You can argue that Hawkins should have done more to fight for the ball– he is just standing there. But the replay suggests that he was frozen by incredulity– that he couldn’t believe his quarterback would try to make that throw.

Dre Kirkpatrick intercepts it and returns it only 2 yards.


Drive #7 (Bengals): The Cleveland defense finally stiffens, but the ball is far too close to the goal line to prevent points. The Bengals gain 7 yards in three plays and kick a field goal to go up 20-0, with 10:24 left in the second quarter.


And that’s the end of the game. A rookie quarterback making his first NFL start doesn’t bring a team back from a three-touchdown hole. Not against a playoff team that blew a big lead the week before.

The following 40 minutes mean nothing. They just give us a a chance to evaluate Johnny Football, in less-than ideal conditions.

He does not do well, but there is nothing he can do.

I didn’t expect you to defend everyone.

I’m not defending him. It was a terrible performance. But it’s not as bad as Brandon Weeden’s first start, where he posted a memorable 5.1 rating, going 12-35 for 118 yards and 4 INTs.

Brady Quinn had a good first game (104.3 rating), but his next game was 55.3 and the next one was 21.3.

Tim Couch was far and away the best, given the amount of talent he had to work with. But his rating for the year was 73.9, with 15 TDs and 13 INTs.

I’m just not saying “OMG– Worst QB EVER!!!!! Turk him not– fire Ray Farmer and Mike Pettine!!!! SQUEEEEE!!!!”

He’s a rookie. Because he played only two years of college ball, he’s only 22. He was playing a good opponent. All of these things are reasons why I said there was a 70% chance the Browns would lose– and a 35% chance they’d get stomped, with errors by Johnny Football resulting in 10 points. He cost them only 3.
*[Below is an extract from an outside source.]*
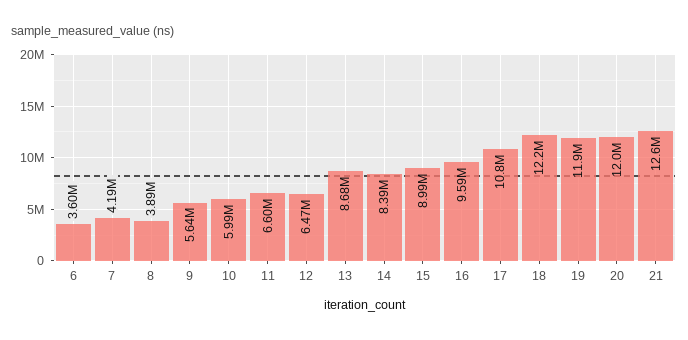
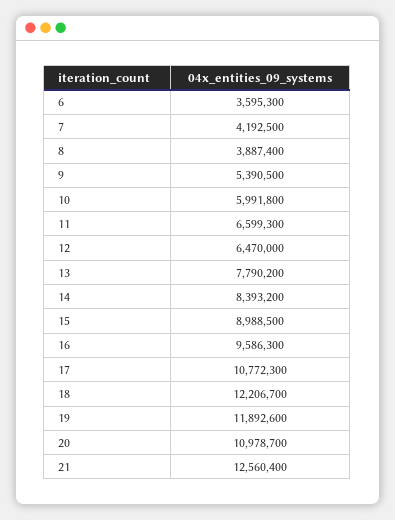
9: 5640000 -> 5390500
13: 8680000 -> 7790200
20: 12000000 -> 10978700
Shouldn’t they have tried to adapt the offense to him?

Exactly what did you want them to do? Not run the ball with West and Crowell (four of the 11 plays)? Not throw to Hawkins (3 plays), Gordon (1) or Cameron (1)? He ran the ball twice on 11 plays, and threw 5 passes.
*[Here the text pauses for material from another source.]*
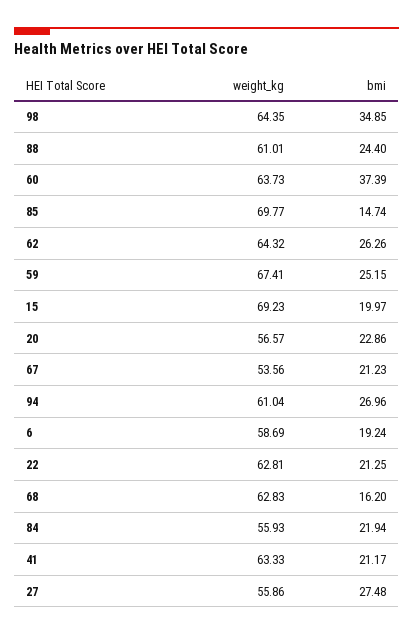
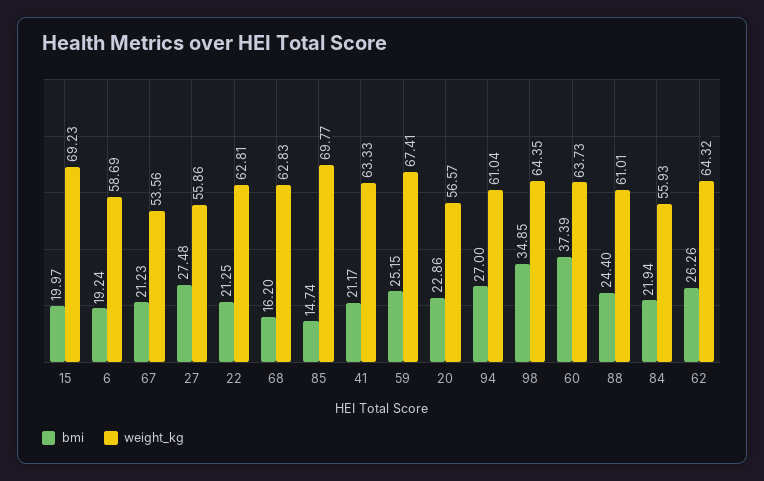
bmi, 94: 26.96 -> 27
Also, this is a no-win situation. Had Johnny Football run all sorts of fancy plays and screwed it up, people would have said “What was Kyle Shanahan thinking? How can you put all the responsibility for the win on teh 22-year-old making his first start? Why not run more? Why not use Puff Gordon and Poke Cameron– the two Pro Bowl receivers– to stretch the field?”
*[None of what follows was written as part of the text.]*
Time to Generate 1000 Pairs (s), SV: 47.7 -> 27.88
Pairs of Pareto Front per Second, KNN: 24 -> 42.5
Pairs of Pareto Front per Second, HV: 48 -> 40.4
There was no way the Browns could lose, and not to get second-guessed about the quarterback.Even in a game where the defense gave up points on the first four possessions– and the kicking teams gave the Bengals’ offense extra yards and let their own offense start inside the 20 two out of three times– they still got fragged.

I’m willing to cut the kid one mulligan. Everyone should be.

What happens if he does this again?

If he makes the same mistakes again, that’s when you go into Merrill Hoge-Bernie Kosar mode. Then it’s a problem.

But I’d like to see that happen before I assume it.